- iOS app icon
- Developer: BeautiFun Games
- Publisher: BeautiFun Games ;
- Designer: Kevin Cerdà
- Programmers: Aniol Alcaraz Pol Urós Marcos Sueiro
- Artists: Freya Horn Lourdes Nicolich
- Composer: Álvaro Lafuente
- Engine: Unity ;
- Platforms: iOS, Windows, macOS, Linux, Wii U, PS Vita, Android, Switch
- Release: iOS June 27, 2012 Windows, macOS, Linux September 25, 2013 PS Vita January 27, 2015 Wii U May 14, 2015 Android May 26, 2015 Switch May 3, 2018
- Genre: Puzzle-platform
- Mode: Single-player

= Nihilumbra =

2012 video game

Nihilumbra is a 2012 puzzle-platform game developed by Spanish video game developer BeautiFun Games. The game was first released for iOS in June 2012, and it has been translated to seven languages.

==Gameplay==
Nihilumbra (from the Latin words for "nothing" and "shadow") is played as a standard platform game, by controlling Born — a black anthropomorphic creature, born out of nothingness — as he walks and jumps across the game's levels. There are multiple environment dangers and enemy monsters that the player needs to avoid, since Born is initially unable to destroy them.
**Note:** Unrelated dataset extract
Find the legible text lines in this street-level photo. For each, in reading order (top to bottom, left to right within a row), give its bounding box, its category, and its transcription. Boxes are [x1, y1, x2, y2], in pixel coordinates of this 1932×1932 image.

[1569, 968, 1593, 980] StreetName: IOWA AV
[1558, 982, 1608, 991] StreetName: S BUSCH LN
The game is divided into the five worlds that Born explores. In each of them, the player is granted a new colour, with which the player can paint on the terrain (by touching the screen) to modify the behaviour of the environment.
1. Frozen Cliffs – blue: makes surfaces slippery and faster to move on.
2. Living Forest – green: makes objects and monsters bounce off of surfaces.
3. Ash Desert – brown: makes surfaces sticky and slower to move on.
4. Volcano – red: makes objects and monsters burn upon contact.
5. The City – yellow: is able to conduct electricity between a variety of devices.
After successfully completing the game, a hard mode is unlocked, where Born explores the same worlds again, this time around equipped with the five colours (including red, so he's able to destroy most enemy monsters) and much more complex puzzles, that often require skillful use of all five colours.

==Reception==
Since its release, Nihilumbra has received generally positive reviews, with an aggregate review score of 86 at Metacritic (based on 12 critics), of 85.71% at GameRankings (based on 7 reviews), and 8/10 at ComboCaster.

==Other versions==
A Wii U version, that was first announced on the August 2013 Nintendo Direct Europe, was released on May 14, 2015. A Nintendo Switch version was released in May 2018 and available through the Nintendo Store.

A PC version was made available via Steam Greenlight. A remastered version of Nihilumbra was released on September 25, 2013 for Microsoft Windows, macOS and Linux, with updated graphics and soundtrack and voice acting for the narration. The soundtrack was released on Bandcamp on that same date, with Álvaro Lafuente credited as the composer and Furius Music with the remaster.

Nihilumbra was released as part of the PlayStation Plus January 2016 offering on the PlayStation Vita. While this version used the joypad and keys, it offered the touchscreen as alternative control methods.